Juices And Smoothies, Think Again

Dr. Caldwell Esselstyn, author of Prevent and Reverse Heart Disease and proponent of a low-fat, whole-foods, plant-based diet, said this about juices and smoothies:

Juicing- Is it all right to juice?
Do not juice. You lose all the fiber and its benefits.

Fruit juice – What about fruit juice?
Drinking fruit juice is like pouring the sugar bowl down your throat. It is fine to eat the whole fruit. Do not drink the juice.

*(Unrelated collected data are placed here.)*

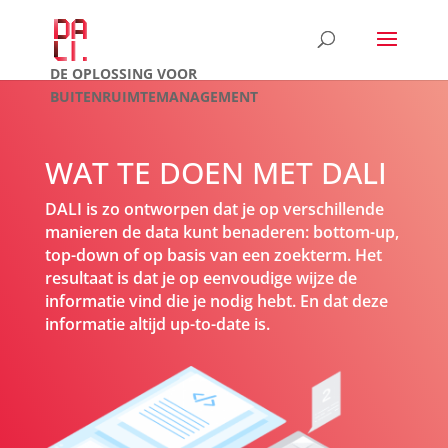
DE OPLOSSING VOOR
BUITENRUIMTEMANAGEMENT
WAT TE DOEN MET DALI
DALI is zo ontworpen dat je op verschillende
manieren de data kunt benaderen: bottom-up,
top-down of op basis van een zoekterm. Het
resultaat is dat je op eenvoudige wijze de
informatie vind die je nodig hebt. En dat deze
informatie altijd up-to-date is.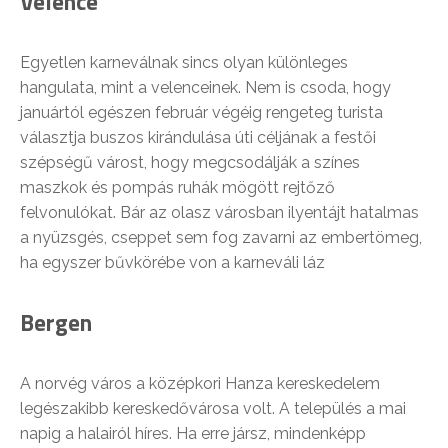
Velence
Egyetlen karneválnak sincs olyan különleges
hangulata, mint a velenceinek. Nem is csoda, hogy
januártól egészen február végéig rengeteg turista
választja buszos kirándulása úti céljának a festői
szépségű várost, hogy megcsodálják a színes
maszkok és pompás ruhák mögött rejtőző
felvonulókat. Bár az olasz városban ilyentájt hatalmas
a nyüzsgés, cseppet sem fog zavarni az embertömeg,
ha egyszer bűvkörébe von a karneváli láz
Bergen
A norvég város a középkori Hanza kereskedelem
legészakibb kereskedővárosa volt. A település a mai
napig a halairól híres. Ha erre jársz, mindenképp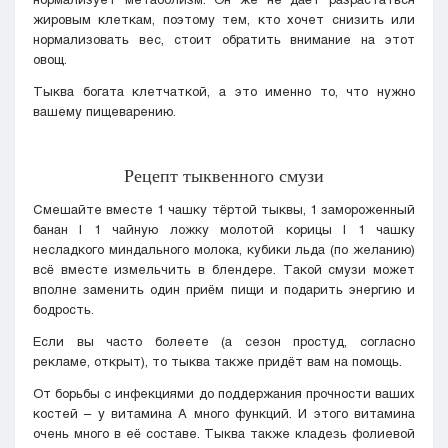
жировым клеткам, поэтому тем, кто хочет снизить или
нормализовать вес, стоит обратить внимание на этот
овощ.
Тыква богата клетчаткой, а это именно то, что нужно
вашему пищеварению.
Рецепт тыквенного смузи
Смешайте вместе 1 чашку тёртой тыквы, 1 замороженный
банан | 1 чайную ложку молотой корицы | 1 чашку
несладкого миндального молока, кубики льда (по желанию)
всё вместе измельчить в блендере. Такой смузи может
вполне заменить один приём пищи и подарить энергию и
бодрость.
Если вы часто болеете (а сезон простуд, согласно
рекламе, открыт), то тыква также придёт вам на помощь.
От борьбы с инфекциями до поддержания прочности ваших
костей – у витамина А много функций. И этого витамина
очень много в её составе. Тыква также кладезь фолиевой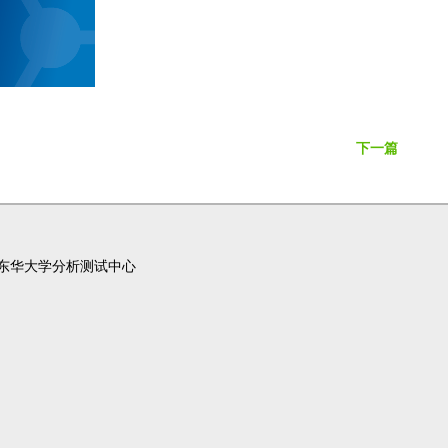
下一篇
东华大学分析测试中心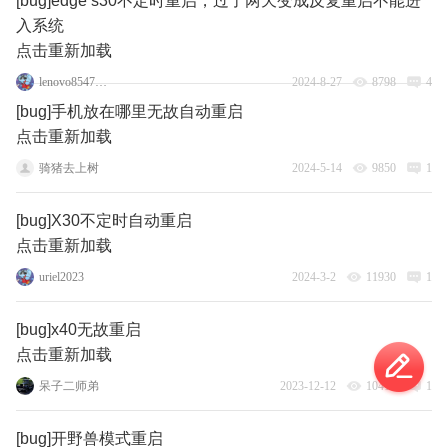
[bug]edge s30不定时重启，过了两天变成反复重启不能进
入系统
点击重新加载
lenovo85477926
2024-8-27
8798
4
[bug]手机放在哪里无故自动重启
点击重新加载
骑猪去上树
2024-5-14
9850
1
[bug]X30不定时自动重启
点击重新加载
uriel2023
2024-3-2
11930
1
[bug]x40无故重启
点击重新加载
呆子二师弟
2023-12-12
10419
1
[bug]开野兽模式重启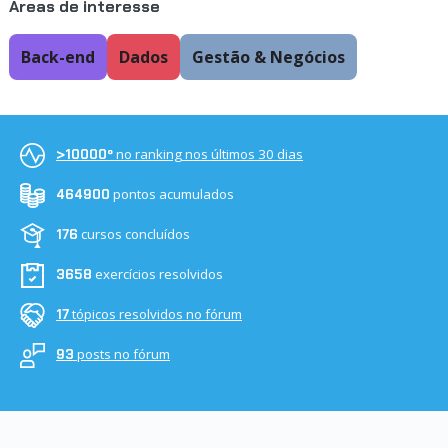
Áreas de interesse
Back-end
Dados
Gestão & Negócios
no ranking nos últimos 30 dias
>10000º
pontos acumulados
464900
cursos concluídos
176
exercícios resolvidos
3658
tópicos resolvidos no fórum
17
posts no fórum
93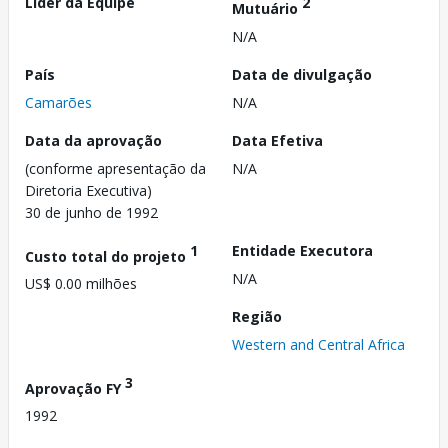
Líder da Equipe
2
Mutuário
N/A
País
Data de divulgação
Camarões
N/A
Data da aprovação
Data Efetiva
(conforme apresentação da
N/A
Diretoria Executiva)
30 de junho de 1992
1
Entidade Executora
Custo total do projeto
N/A
US$ 0.00 milhões
Região
Western and Central Africa
3
Aprovação FY
1992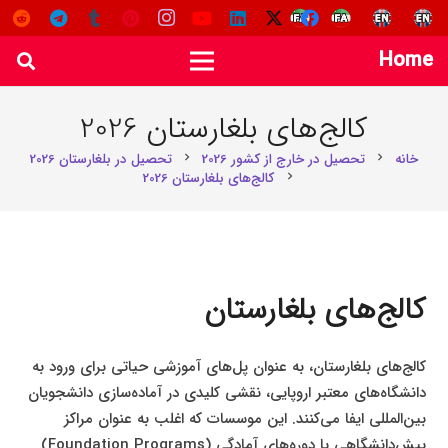
Home
کالج‌های بلغارستان 2026
خانه
تحصیل در خارج از کشور 2026
تحصیل در بلغارستان 2026
chevron_right
chevron_right
کالج‌های بلغارستان 2026
chevron_right
کالج‌های بلغارستان
کالج‌های بلغارستان، به عنوان پل‌های آموزشی حیاتی برای ورود به
دانشگاه‌های معتبر اروپایی، نقشی کلیدی در آماده‌سازی دانشجویان
بین‌المللی ایفا می‌کنند. این موسسات که اغلب به عنوان مراکز
پیش‌دانشگاهی یا دوره‌های آمادگی (Foundation Programs)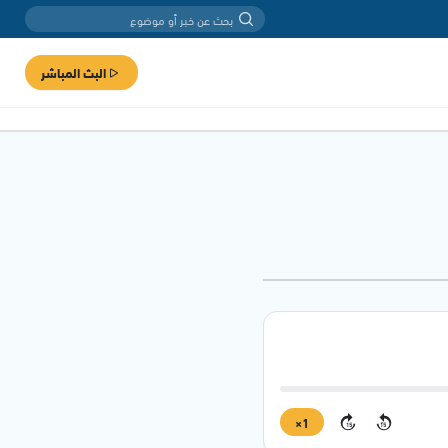
البث المباشر
1×
15
15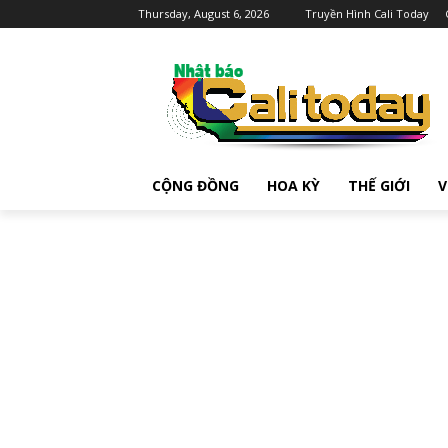
Thursday, August 6, 2026
Truyền Hình Cali Today
CỘNG ĐỒNG
HOA KỲ
THẾ GIỚI
V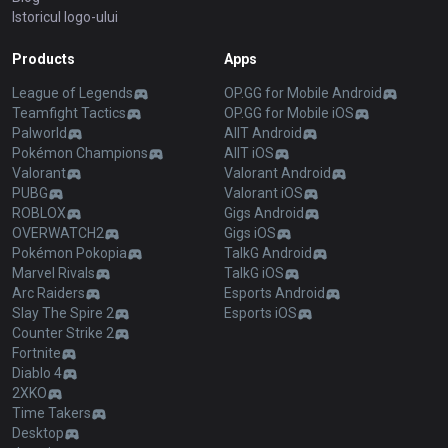
Istoricul logo-ului
Products
Apps
League of Legends
OP.GG for Mobile Android
Teamfight Tactics
OP.GG for Mobile iOS
Palworld
AllT Android
Pokémon Champions
AllT iOS
Valorant
Valorant Android
PUBG
Valorant iOS
ROBLOX
Gigs Android
OVERWATCH2
Gigs iOS
Pokémon Pokopia
TalkG Android
Marvel Rivals
TalkG iOS
Arc Raiders
Esports Android
Slay The Spire 2
Esports iOS
Counter Strike 2
Fortnite
Diablo 4
2XKO
Time Takers
Desktop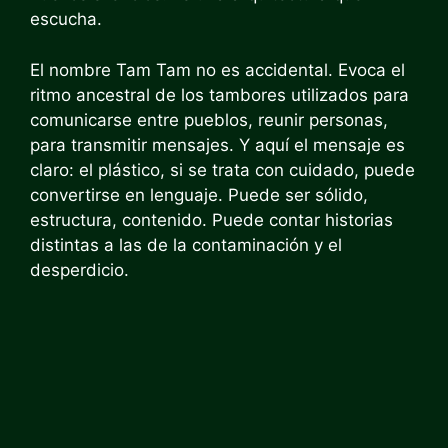
escucha.
El nombre Tam Tam no es accidental. Evoca el
ritmo ancestral de los tambores utilizados para
comunicarse entre pueblos, reunir personas,
para transmitir mensajes. Y aquí el mensaje es
claro: el plástico, si se trata con cuidado, puede
convertirse en lenguaje. Puede ser sólido,
estructura, contenido. Puede contar historias
distintas a las de la contaminación y el
desperdicio.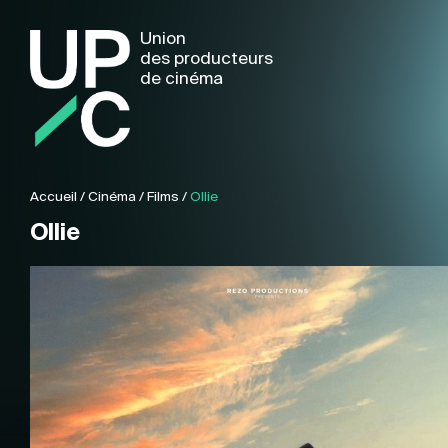
Union
des producteurs
de cinéma
Accueil
/
Cinéma
/
Films
/
Ollie
Ollie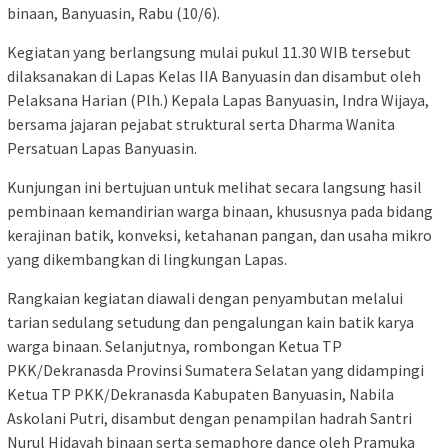
binaan, Banyuasin, Rabu (10/6).
Kegiatan yang berlangsung mulai pukul 11.30 WIB tersebut
dilaksanakan di Lapas Kelas IIA Banyuasin dan disambut oleh
Pelaksana Harian (Plh.) Kepala Lapas Banyuasin, Indra Wijaya,
bersama jajaran pejabat struktural serta Dharma Wanita
Persatuan Lapas Banyuasin.
Kunjungan ini bertujuan untuk melihat secara langsung hasil
pembinaan kemandirian warga binaan, khususnya pada bidang
kerajinan batik, konveksi, ketahanan pangan, dan usaha mikro
yang dikembangkan di lingkungan Lapas.
Rangkaian kegiatan diawali dengan penyambutan melalui
tarian sedulang setudung dan pengalungan kain batik karya
warga binaan. Selanjutnya, rombongan Ketua TP
PKK/Dekranasda Provinsi Sumatera Selatan yang didampingi
Ketua TP PKK/Dekranasda Kabupaten Banyuasin, Nabila
Askolani Putri, disambut dengan penampilan hadrah Santri
Nurul Hidayah binaan serta semaphore dance oleh Pramuka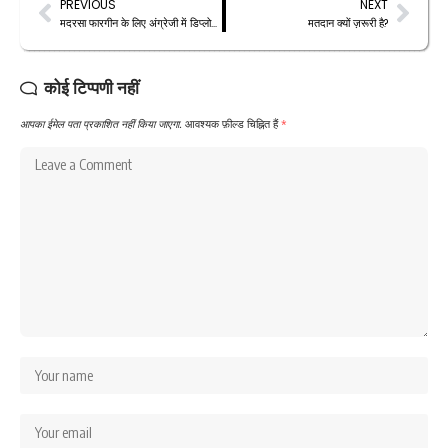
PREVIOUS
NEXT
मदरसा फारगीन के लिए अंग्रेजी में डिप्लोमा के लिए दाखिला इम्तिहान की तारीख का ऐलान
मतदान क्यों ज़रूरी है?
कोई टिप्पणी नहीं
आपका ईमेल पता प्रकाशित नहीं किया जाएगा.
आवश्यक फ़ील्ड चिह्नित हैं
*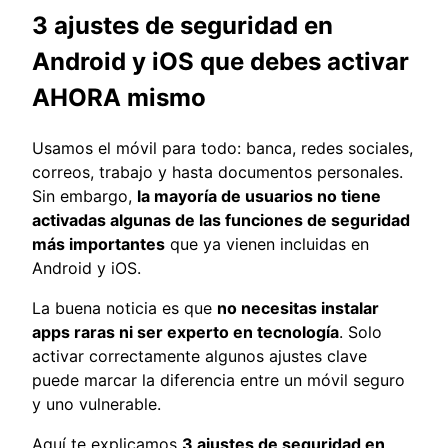
3 ajustes de seguridad en
Android y iOS que debes activar
AHORA mismo
Usamos el móvil para todo: banca, redes sociales,
correos, trabajo y hasta documentos personales.
Sin embargo,
la mayoría de usuarios no tiene
activadas algunas de las funciones de seguridad
más importantes
que ya vienen incluidas en
Android y iOS.
La buena noticia es que
no necesitas instalar
apps raras ni ser experto en tecnología
. Solo
activar correctamente algunos ajustes clave
puede marcar la diferencia entre un móvil seguro
y uno vulnerable.
Aquí te explicamos
3 ajustes de seguridad en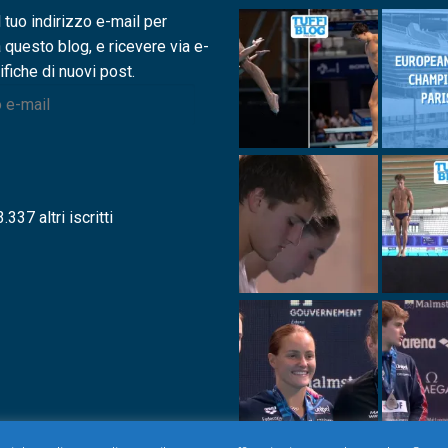
l tuo indirizzo e-mail per
a questo blog, e ricevere via e-
ifiche di nuovi post.
.337 altri iscritti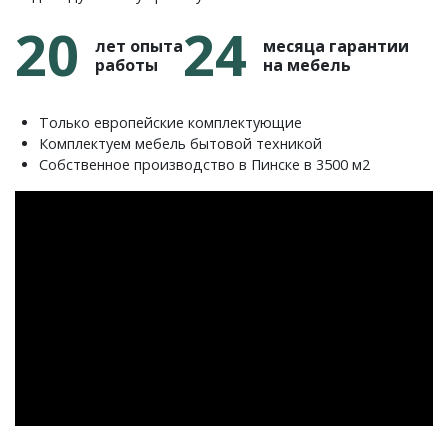
20
24
лет опыта
месяца гарантии
работы
на мебель
Только европейские комплектующие
Комплектуем мебель бытовой техникой
Собственное производство в Пинске в 3500 м2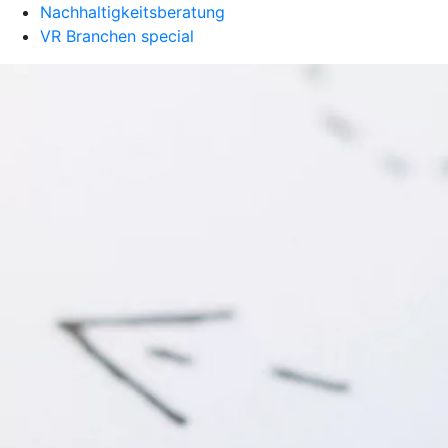
Nachhaltigkeitsberatung
VR Branchen special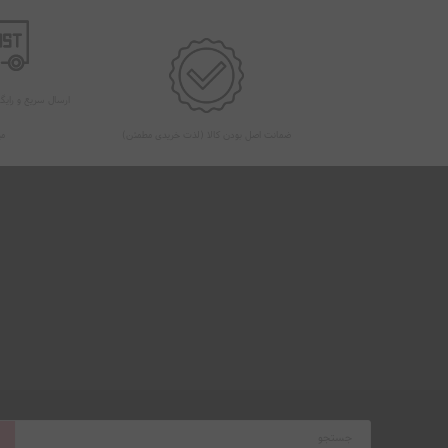
ارسال سریع و رایگ
ضمانت اصل بودن کالا (لذت خریدی مطمئن)
می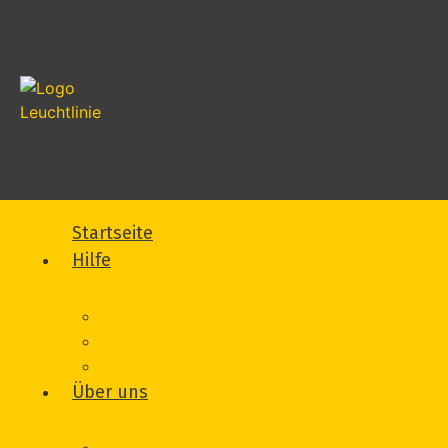
Startseite
Hilfe
Was wir für Sie tun können
Wie wir Sie unterstützen
Vorfall melden
Über uns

Smoothies – How about smoothies? I love them!
Avoid smoothies. The fiber is so finely pureed that its helpful properties are destroyed. The sugar is stripped from the fruit, bypasses salivary digestion and results in a surge of glucose and the accompanying fructose contributes to inflammation and hypertension.

From:
Q&A with Caldwell B. Esselstyn, Jr., MD

This has been my experience working with people with diabetes - juices and smoothies are a problem. Although nutrient-dense, they are nonetheless concentrated sources of calories, mostly calories from carbohydrates, which, owing to the nature of consumption - drinking - deposit a mother lode of simple sugar into the GI tract and into the bloodstream in less time than it takes to blend and squeeze the stuff. Not good for people with prediabetes or insulin resistance either, which along with diabetes make up a third of the US population.